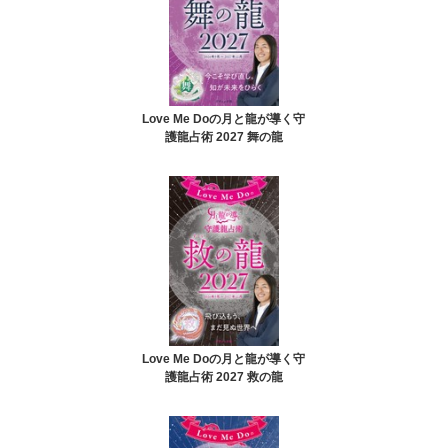
Love Me Doの月と龍が導く守
護龍占術 2027 舞の龍
Love Me Doの月と龍が導く守
護龍占術 2027 救の龍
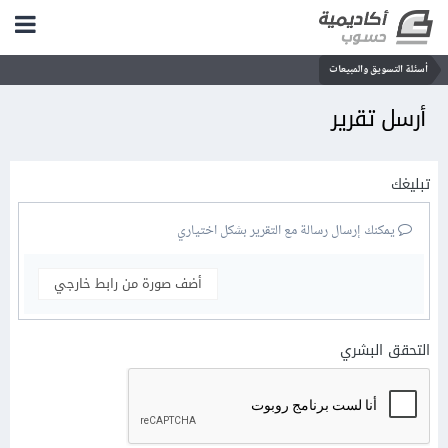
أسئلة التسويق والمبيعات
أرسل تقرير
تبليغك
يمكنك إرسال رسالة مع التقرير بشكل اختياري
أضف صورة من رابط خارجي
التحقق البشري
────────────────
### [Exercise objective]
Set down nothing but the lines from the one containing "أسئلة التسويق والمبيعات" through the final line above, exactly as written.

### [Reply to the task]
أسئلة التسويق والمبيعات
أرسل تقرير
تبليغك
يمكنك إرسال رسالة مع التقرير بشكل اختياري
أضف صورة من رابط خارجي
التحقق البشري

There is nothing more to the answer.